===== Vorgegebene Daten

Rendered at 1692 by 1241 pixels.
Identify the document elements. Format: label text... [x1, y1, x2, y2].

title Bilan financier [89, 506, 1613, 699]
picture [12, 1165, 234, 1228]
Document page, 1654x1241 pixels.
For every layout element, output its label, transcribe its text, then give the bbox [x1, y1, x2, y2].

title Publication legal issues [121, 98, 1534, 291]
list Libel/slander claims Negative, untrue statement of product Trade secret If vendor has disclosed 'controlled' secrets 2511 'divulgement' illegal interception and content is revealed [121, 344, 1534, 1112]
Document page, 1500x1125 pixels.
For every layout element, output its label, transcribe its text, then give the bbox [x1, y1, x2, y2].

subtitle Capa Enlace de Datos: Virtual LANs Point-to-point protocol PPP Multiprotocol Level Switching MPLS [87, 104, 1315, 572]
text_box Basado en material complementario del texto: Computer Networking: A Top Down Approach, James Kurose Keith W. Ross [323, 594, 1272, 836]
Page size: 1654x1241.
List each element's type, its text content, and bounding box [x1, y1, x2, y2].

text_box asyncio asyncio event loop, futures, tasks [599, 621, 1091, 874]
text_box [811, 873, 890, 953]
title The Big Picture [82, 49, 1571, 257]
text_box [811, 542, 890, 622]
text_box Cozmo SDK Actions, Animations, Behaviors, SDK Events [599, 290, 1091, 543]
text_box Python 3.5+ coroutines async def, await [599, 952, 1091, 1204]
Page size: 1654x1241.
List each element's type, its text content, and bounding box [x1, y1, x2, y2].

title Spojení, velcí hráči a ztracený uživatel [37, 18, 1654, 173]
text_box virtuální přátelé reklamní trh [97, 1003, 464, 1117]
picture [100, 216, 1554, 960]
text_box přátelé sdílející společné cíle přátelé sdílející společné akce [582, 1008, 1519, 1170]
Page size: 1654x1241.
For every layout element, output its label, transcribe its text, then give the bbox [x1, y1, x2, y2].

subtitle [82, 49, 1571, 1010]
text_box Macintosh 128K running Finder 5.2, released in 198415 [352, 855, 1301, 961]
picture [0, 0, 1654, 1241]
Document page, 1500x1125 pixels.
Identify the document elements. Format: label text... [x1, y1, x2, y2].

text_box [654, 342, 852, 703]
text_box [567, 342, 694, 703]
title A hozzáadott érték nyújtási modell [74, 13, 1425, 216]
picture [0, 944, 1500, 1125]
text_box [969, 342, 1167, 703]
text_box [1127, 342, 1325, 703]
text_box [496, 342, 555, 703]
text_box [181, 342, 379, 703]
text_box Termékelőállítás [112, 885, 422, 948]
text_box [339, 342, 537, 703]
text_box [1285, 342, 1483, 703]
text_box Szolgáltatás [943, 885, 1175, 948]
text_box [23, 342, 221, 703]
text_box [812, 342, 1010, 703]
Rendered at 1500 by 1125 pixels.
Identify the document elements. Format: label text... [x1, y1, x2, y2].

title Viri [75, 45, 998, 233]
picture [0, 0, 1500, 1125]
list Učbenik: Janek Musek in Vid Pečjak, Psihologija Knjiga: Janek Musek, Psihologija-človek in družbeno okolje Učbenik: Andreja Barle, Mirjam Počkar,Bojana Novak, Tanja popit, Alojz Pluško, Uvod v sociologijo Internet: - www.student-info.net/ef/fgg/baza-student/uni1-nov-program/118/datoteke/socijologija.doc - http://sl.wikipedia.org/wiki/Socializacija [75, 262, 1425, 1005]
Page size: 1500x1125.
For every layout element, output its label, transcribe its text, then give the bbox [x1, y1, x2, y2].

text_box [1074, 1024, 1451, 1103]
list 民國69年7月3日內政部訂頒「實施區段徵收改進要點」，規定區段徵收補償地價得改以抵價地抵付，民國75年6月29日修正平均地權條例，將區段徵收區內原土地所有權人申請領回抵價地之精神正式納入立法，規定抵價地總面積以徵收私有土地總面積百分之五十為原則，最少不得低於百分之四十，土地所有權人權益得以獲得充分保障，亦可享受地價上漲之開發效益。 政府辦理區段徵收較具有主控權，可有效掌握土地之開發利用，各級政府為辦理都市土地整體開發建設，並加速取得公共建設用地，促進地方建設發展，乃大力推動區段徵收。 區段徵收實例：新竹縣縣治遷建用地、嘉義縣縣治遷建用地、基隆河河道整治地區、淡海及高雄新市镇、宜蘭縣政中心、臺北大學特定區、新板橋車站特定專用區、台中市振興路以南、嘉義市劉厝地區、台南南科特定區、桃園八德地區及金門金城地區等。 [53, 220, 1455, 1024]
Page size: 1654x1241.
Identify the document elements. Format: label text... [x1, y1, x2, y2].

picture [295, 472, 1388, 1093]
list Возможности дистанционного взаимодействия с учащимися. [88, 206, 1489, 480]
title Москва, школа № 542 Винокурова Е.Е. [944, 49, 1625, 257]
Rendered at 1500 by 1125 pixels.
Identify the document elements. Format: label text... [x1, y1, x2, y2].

==========

Anforderung:
Stelle sämtliche Zeilen der obigen Auflistung als nummerierte Liste dar und lass dabei die Leerzeilen weg.

Ergebnis:
1. Rendered at 1692 by 1241 pixels.
2. Identify the document elements. Format: label text... [x1, y1, x2, y2].
3. title Bilan financier [89, 506, 1613, 699]
4. picture [12, 1165, 234, 1228]
5. Document page, 1654x1241 pixels.
6. For every layout element, output its label, transcribe its text, then give the bbox [x1, y1, x2, y2].
7. title Publication legal issues [121, 98, 1534, 291]
8. list Libel/slander claims Negative, untrue statement of product Trade secret If vendor has disclosed 'controlled' secrets 2511 'divulgement' illegal interception and content is revealed [121, 344, 1534, 1112]
9. Document page, 1500x1125 pixels.
10. For every layout element, output its label, transcribe its text, then give the bbox [x1, y1, x2, y2].
11. subtitle Capa Enlace de Datos: Virtual LANs Point-to-point protocol PPP Multiprotocol Level Switching MPLS [87, 104, 1315, 572]
12. text_box Basado en material complementario del texto: Computer Networking: A Top Down Approach, James Kurose Keith W. Ross [323, 594, 1272, 836]
13. Page size: 1654x1241.
14. List each element's type, its text content, and bounding box [x1, y1, x2, y2].
15. text_box asyncio asyncio event loop, futures, tasks [599, 621, 1091, 874]
16. text_box [811, 873, 890, 953]
17. title The Big Picture [82, 49, 1571, 257]
18. text_box [811, 542, 890, 622]
19. text_box Cozmo SDK Actions, Animations, Behaviors, SDK Events [599, 290, 1091, 543]
20. text_box Python 3.5+ coroutines async def, await [599, 952, 1091, 1204]
21. Page size: 1654x1241.
22. List each element's type, its text content, and bounding box [x1, y1, x2, y2].
23. title Spojení, velcí hráči a ztracený uživatel [37, 18, 1654, 173]
24. text_box virtuální přátelé reklamní trh [97, 1003, 464, 1117]
25. picture [100, 216, 1554, 960]
26. text_box přátelé sdílející společné cíle přátelé sdílející společné akce [582, 1008, 1519, 1170]
27. Page size: 1654x1241.
28. For every layout element, output its label, transcribe its text, then give the bbox [x1, y1, x2, y2].
29. subtitle [82, 49, 1571, 1010]
30. text_box Macintosh 128K running Finder 5.2, released in 198415 [352, 855, 1301, 961]
31. picture [0, 0, 1654, 1241]
32. Document page, 1500x1125 pixels.
33. Identify the document elements. Format: label text... [x1, y1, x2, y2].
34. text_box [654, 342, 852, 703]
35. text_box [567, 342, 694, 703]
36. title A hozzáadott érték nyújtási modell [74, 13, 1425, 216]
37. picture [0, 944, 1500, 1125]
38. text_box [969, 342, 1167, 703]
39. text_box [1127, 342, 1325, 703]
40. text_box [496, 342, 555, 703]
41. text_box [181, 342, 379, 703]
42. text_box Termékelőállítás [112, 885, 422, 948]
43. text_box [339, 342, 537, 703]
44. text_box [1285, 342, 1483, 703]
45. text_box Szolgáltatás [943, 885, 1175, 948]
46. text_box [23, 342, 221, 703]
47. text_box [812, 342, 1010, 703]
48. Rendered at 1500 by 1125 pixels.
49. Identify the document elements. Format: label text... [x1, y1, x2, y2].
50. title Viri [75, 45, 998, 233]
51. picture [0, 0, 1500, 1125]
52. list Učbenik: Janek Musek in Vid Pečjak, Psihologija Knjiga: Janek Musek, Psihologija-človek in družbeno okolje Učbenik: Andreja Barle, Mirjam Počkar,Bojana Novak, Tanja popit, Alojz Pluško, Uvod v sociologijo Internet: - www.student-info.net/ef/fgg/baza-student/uni1-nov-program/118/datoteke/socijologija.doc - http://sl.wikipedia.org/wiki/Socializacija [75, 262, 1425, 1005]
53. Page size: 1500x1125.
54. For every layout element, output its label, transcribe its text, then give the bbox [x1, y1, x2, y2].
55. text_box [1074, 1024, 1451, 1103]
56. list 民國69年7月3日內政部訂頒「實施區段徵收改進要點」，規定區段徵收補償地價得改以抵價地抵付，民國75年6月29日修正平均地權條例，將區段徵收區內原土地所有權人申請領回抵價地之精神正式納入立法，規定抵價地總面積以徵收私有土地總面積百分之五十為原則，最少不得低於百分之四十，土地所有權人權益得以獲得充分保障，亦可享受地價上漲之開發效益。 政府辦理區段徵收較具有主控權，可有效掌握土地之開發利用，各級政府為辦理都市土地整體開發建設，並加速取得公共建設用地，促進地方建設發展，乃大力推動區段徵收。 區段徵收實例：新竹縣縣治遷建用地、嘉義縣縣治遷建用地、基隆河河道整治地區、淡海及高雄新市镇、宜蘭縣政中心、臺北大學特定區、新板橋車站特定專用區、台中市振興路以南、嘉義市劉厝地區、台南南科特定區、桃園八德地區及金門金城地區等。 [53, 220, 1455, 1024]
57. Page size: 1654x1241.
58. Identify the document elements. Format: label text... [x1, y1, x2, y2].
59. picture [295, 472, 1388, 1093]
60. list Возможности дистанционного взаимодействия с учащимися. [88, 206, 1489, 480]
61. title Москва, школа № 542 Винокурова Е.Е. [944, 49, 1625, 257]
62. Rendered at 1500 by 1125 pixels.
63. Identify the document elements. Format: label text... [x1, y1, x2, y2].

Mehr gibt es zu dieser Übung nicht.